On top of this base is a new horizontal ground plane - a thick slab that corresponds with the level that Aylmer would rise to, if its steep slope from downtown continued up toward the mountain. This level also matches the height of the housing complexes on Aylmer.

Perched on top of this new ground, the remaining seven storeys will be clad in airy, black and grey zinc strips, looking like the finely striated layers of earth of an archaeological excavation. This lighter topping will contain the more "private" elements of the program, and will raise the overall building to a height closer to that of the high-rises lining Sherbrooke.

Architectural plans for the building

The library will be a key component of the upper levels, forming a prismatic white cube that will open like a lens toward the city. When illuminated at night, the library will act as a beacon that signals the beginning of the university. Hints of this overall effect can already be seen as the building takes form and begins to create a visual presence Montreal. As Saucier notes, the library portion of the building-in-progress can already be seen from both directions on Sherbrooke, as well as from downtown, looking up Aylmer from President-Kennedy.

As an architectural landmark with a technologically advanced infrastructure, the new building will enable McLean to continue attracting faculty involved in musical research that pushes both the disciplinary and creative envelopes.
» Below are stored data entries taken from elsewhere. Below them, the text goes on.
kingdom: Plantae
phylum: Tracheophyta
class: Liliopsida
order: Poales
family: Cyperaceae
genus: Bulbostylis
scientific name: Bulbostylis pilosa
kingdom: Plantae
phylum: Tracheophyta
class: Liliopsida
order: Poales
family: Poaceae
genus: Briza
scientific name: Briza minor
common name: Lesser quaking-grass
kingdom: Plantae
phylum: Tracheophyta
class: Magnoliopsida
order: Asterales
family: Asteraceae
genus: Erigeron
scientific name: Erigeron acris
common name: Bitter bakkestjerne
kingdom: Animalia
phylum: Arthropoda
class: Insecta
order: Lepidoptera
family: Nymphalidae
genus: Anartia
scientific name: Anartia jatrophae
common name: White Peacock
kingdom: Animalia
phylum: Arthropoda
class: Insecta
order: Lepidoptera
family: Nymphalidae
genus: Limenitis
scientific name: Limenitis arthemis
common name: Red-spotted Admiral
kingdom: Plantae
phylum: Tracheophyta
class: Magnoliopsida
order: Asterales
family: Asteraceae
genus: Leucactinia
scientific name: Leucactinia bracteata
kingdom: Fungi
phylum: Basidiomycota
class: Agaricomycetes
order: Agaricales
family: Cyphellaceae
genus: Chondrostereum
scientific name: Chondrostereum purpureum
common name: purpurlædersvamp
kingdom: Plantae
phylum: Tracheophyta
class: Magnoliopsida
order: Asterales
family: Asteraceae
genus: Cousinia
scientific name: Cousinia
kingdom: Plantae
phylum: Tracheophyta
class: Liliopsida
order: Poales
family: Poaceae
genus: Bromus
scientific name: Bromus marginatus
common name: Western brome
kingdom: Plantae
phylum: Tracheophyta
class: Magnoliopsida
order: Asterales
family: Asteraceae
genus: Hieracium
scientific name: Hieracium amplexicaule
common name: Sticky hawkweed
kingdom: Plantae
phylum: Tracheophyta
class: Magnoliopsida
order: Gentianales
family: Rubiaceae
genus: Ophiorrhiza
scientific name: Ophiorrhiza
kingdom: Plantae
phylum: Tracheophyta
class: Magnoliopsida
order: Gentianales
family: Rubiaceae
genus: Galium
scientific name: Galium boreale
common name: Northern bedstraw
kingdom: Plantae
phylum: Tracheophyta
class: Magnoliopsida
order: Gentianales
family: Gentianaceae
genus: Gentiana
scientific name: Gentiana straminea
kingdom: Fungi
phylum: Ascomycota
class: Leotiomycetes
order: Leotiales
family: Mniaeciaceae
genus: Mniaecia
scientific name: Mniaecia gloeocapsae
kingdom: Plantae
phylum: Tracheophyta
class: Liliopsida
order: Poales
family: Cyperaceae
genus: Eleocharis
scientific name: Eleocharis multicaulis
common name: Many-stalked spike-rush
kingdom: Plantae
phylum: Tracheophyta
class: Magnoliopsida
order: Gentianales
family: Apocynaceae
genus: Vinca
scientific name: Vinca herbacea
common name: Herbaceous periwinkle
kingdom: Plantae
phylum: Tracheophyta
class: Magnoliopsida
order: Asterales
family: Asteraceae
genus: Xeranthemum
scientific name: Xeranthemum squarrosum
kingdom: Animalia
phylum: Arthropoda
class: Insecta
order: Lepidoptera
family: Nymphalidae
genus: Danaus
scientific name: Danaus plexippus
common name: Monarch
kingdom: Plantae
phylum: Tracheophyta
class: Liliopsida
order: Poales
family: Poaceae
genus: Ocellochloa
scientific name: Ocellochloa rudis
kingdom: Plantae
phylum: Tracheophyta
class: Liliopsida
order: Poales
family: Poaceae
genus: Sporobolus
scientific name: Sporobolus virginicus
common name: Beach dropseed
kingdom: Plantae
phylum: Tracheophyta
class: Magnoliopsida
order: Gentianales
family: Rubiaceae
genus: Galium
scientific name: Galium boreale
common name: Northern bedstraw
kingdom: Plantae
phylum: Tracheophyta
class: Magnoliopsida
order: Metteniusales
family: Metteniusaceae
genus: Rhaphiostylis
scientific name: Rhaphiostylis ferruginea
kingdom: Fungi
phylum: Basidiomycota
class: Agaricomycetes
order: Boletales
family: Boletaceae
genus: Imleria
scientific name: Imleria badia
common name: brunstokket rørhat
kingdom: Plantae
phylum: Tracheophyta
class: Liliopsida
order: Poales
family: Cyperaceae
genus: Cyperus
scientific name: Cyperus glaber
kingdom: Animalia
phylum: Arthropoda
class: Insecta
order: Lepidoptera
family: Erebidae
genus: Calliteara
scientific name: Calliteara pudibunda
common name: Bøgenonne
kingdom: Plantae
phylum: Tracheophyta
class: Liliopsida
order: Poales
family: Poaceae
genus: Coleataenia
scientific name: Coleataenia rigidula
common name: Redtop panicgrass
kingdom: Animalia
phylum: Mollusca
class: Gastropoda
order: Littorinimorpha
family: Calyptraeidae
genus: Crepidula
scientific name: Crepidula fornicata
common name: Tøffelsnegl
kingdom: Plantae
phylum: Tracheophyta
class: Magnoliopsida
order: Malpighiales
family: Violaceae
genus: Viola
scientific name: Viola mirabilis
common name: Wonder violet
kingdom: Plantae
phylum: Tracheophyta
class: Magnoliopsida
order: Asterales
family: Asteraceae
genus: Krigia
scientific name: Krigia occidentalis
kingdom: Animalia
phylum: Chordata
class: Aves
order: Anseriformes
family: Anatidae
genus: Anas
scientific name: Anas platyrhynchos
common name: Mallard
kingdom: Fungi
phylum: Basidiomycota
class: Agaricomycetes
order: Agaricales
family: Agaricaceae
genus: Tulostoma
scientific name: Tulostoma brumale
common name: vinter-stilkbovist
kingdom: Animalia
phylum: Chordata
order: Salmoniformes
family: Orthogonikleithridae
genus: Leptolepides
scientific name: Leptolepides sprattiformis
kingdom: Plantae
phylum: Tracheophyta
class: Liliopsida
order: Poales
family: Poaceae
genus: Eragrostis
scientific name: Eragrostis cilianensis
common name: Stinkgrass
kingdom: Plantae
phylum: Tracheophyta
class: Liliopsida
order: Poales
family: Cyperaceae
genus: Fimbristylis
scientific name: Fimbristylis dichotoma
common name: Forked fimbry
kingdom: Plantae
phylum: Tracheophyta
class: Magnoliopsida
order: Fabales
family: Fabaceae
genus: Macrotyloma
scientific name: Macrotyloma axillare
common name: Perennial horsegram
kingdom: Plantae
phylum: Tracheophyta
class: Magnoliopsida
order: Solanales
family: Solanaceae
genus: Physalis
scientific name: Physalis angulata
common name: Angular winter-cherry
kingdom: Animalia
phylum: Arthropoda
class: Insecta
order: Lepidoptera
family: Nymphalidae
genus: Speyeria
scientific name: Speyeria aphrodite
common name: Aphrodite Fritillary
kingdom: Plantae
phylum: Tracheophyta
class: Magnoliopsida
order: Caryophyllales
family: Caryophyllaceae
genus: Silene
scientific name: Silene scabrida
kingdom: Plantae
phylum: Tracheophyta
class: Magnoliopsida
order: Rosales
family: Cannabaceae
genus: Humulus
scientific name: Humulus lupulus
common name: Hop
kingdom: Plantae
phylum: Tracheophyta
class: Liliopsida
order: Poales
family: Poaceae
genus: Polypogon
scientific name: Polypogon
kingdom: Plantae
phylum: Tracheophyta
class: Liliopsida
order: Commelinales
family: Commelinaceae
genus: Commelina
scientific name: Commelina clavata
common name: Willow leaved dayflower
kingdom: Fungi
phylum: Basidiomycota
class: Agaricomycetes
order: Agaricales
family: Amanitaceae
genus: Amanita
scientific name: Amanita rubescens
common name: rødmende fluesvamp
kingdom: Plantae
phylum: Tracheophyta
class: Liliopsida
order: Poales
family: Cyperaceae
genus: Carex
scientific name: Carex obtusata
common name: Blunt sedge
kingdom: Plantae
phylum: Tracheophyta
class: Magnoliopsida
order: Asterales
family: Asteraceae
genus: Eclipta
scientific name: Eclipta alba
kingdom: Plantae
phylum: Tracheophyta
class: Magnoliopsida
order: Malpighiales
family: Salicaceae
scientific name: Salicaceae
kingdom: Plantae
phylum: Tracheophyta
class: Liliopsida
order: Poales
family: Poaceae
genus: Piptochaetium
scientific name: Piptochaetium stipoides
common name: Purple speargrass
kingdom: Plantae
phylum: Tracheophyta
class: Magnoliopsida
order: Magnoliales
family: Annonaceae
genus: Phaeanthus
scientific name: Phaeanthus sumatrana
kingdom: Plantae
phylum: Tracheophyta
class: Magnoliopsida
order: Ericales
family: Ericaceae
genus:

The building will also forge new links between different streams of music students. McGill's music program is known not only for training professional musicians, but also for promoting humanities-based and scientific and technical research in music. "We're uniquely positioned in operating at a top level in all three areas," McLean remarks, noting that this building is a space where collaborations between the different departmental constituents will take place. Researchers will have access to state-of-the-art technology, and conversely, musicians will have the opportunity to become as comfortable in the recording studio and research lab as they are on stage.

The project's beginnings go back to 1994; since then, it's gone through many transformations. When he inherited the project in 1998, McLean realized that changes in technology and in the faculty's research capacity demanded that many elements of the initial design would need rethinking "to do it right." The building grew from a $24-million to a $50-million project, and incorporated new partnerships and technologies along the way.

Its actual realization - 10 years later - makes the building a long-held promise that as a consequence is being greeted with some scepticism from the student body. "On the one hand, we're really excited - it's great to have a home for the library, and it's already brought new faculty to the school," says David Matthews, vice-principal internal of the Music Undergraduate Students' Association. "But we're concerned about the logistics." He notes that funding is still short for finishing the administrative floors, and even when the building is complete, it'll be a floor short of providing adequate research space. As a result, students won't be able to reclaim several research offices in Strathcona as practice rooms, as they had hoped to do. "It's a step, but it's still not everything we need."

It's a big step, and one whose buzz of construction will soon turn into music to the ears of performers, acoustical researchers and modern architecture aficionados alike. McLean anticipates that the building will be finished in November 2004, and after being fitted with equipment and furniture, it will open its doors next spring - a date that harmonizes well with the 100th anniversary season of the music school.